> [Task details] Put every line of the rows below into a JSON list of strings, one string per line. Skip blank lines and leave the pictures out.
● ● ● ●
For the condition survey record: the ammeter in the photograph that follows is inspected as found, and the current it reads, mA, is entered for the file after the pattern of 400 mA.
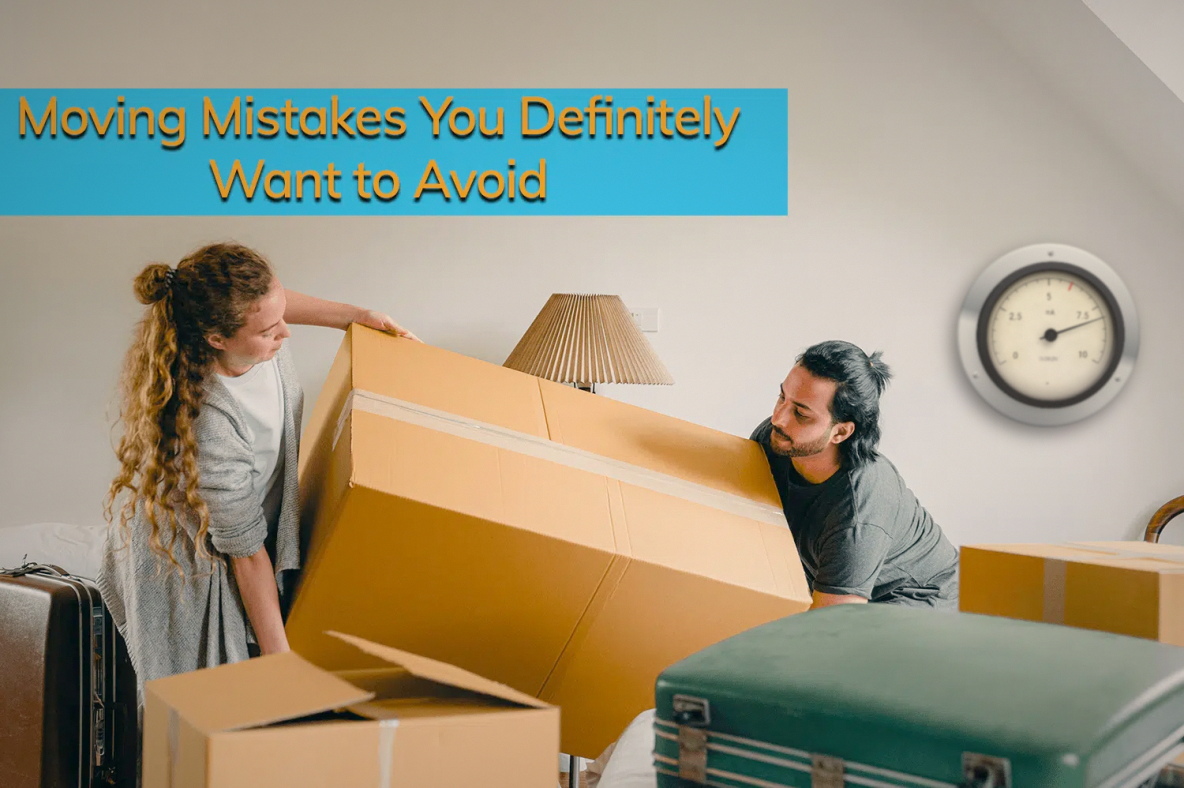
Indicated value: 8 mA
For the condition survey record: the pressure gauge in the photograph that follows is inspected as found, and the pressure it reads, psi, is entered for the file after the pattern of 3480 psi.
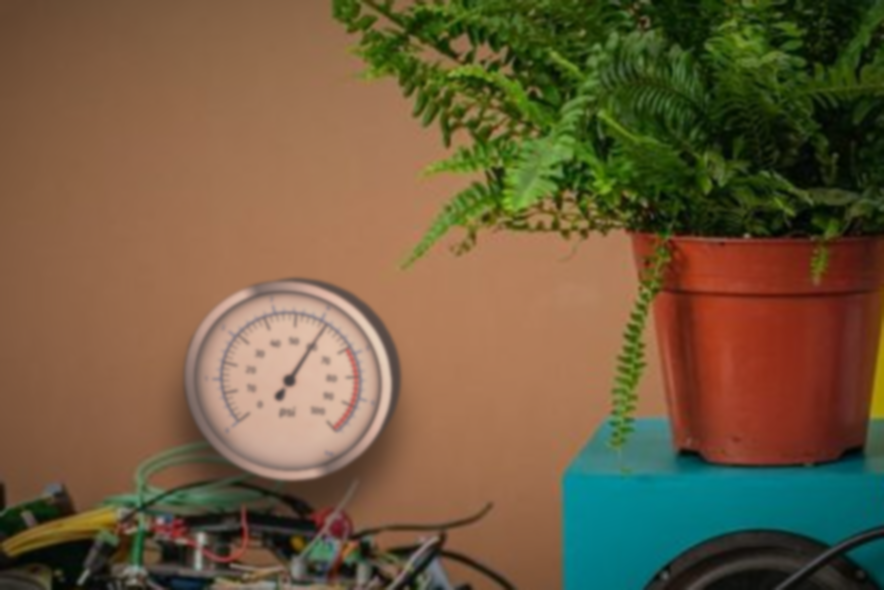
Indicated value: 60 psi
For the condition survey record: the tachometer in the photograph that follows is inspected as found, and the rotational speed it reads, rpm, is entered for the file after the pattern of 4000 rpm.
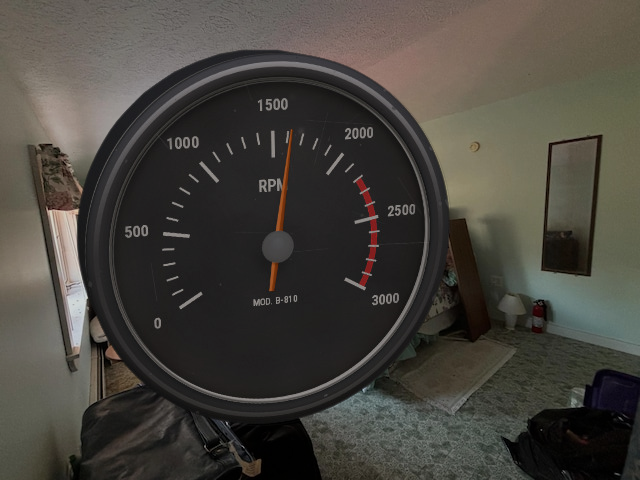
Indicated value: 1600 rpm
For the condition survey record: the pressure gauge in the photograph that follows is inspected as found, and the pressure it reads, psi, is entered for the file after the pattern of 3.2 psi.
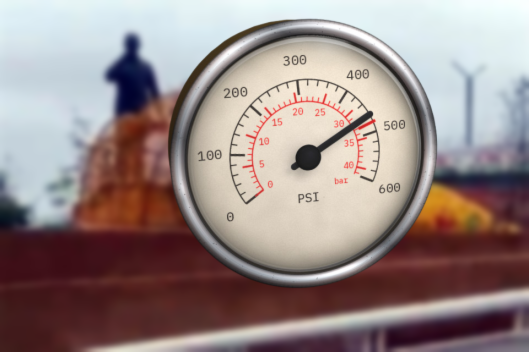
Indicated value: 460 psi
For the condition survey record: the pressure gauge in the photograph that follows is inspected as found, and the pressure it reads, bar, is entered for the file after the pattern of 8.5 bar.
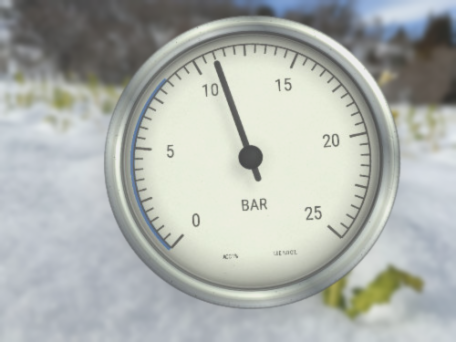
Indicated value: 11 bar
● ● ● ●
> [Your solution]
[
  "For the condition survey record: the ammeter in the photograph that follows is inspected as found, and the current it reads, mA, is entered for the file after the pattern of 400 mA.",
  "Indicated value: 8 mA",
  "For the condition survey record: the pressure gauge in the photograph that follows is inspected as found, and the pressure it reads, psi, is entered for the file after the pattern of 3480 psi.",
  "Indicated value: 60 psi",
  "For the condition survey record: the tachometer in the photograph that follows is inspected as found, and the rotational speed it reads, rpm, is entered for the file after the pattern of 4000 rpm.",
  "Indicated value: 1600 rpm",
  "For the condition survey record: the pressure gauge in the photograph that follows is inspected as found, and the pressure it reads, psi, is entered for the file after the pattern of 3.2 psi.",
  "Indicated value: 460 psi",
  "For the condition survey record: the pressure gauge in the photograph that follows is inspected as found, and the pressure it reads, bar, is entered for the file after the pattern of 8.5 bar.",
  "Indicated value: 11 bar"
]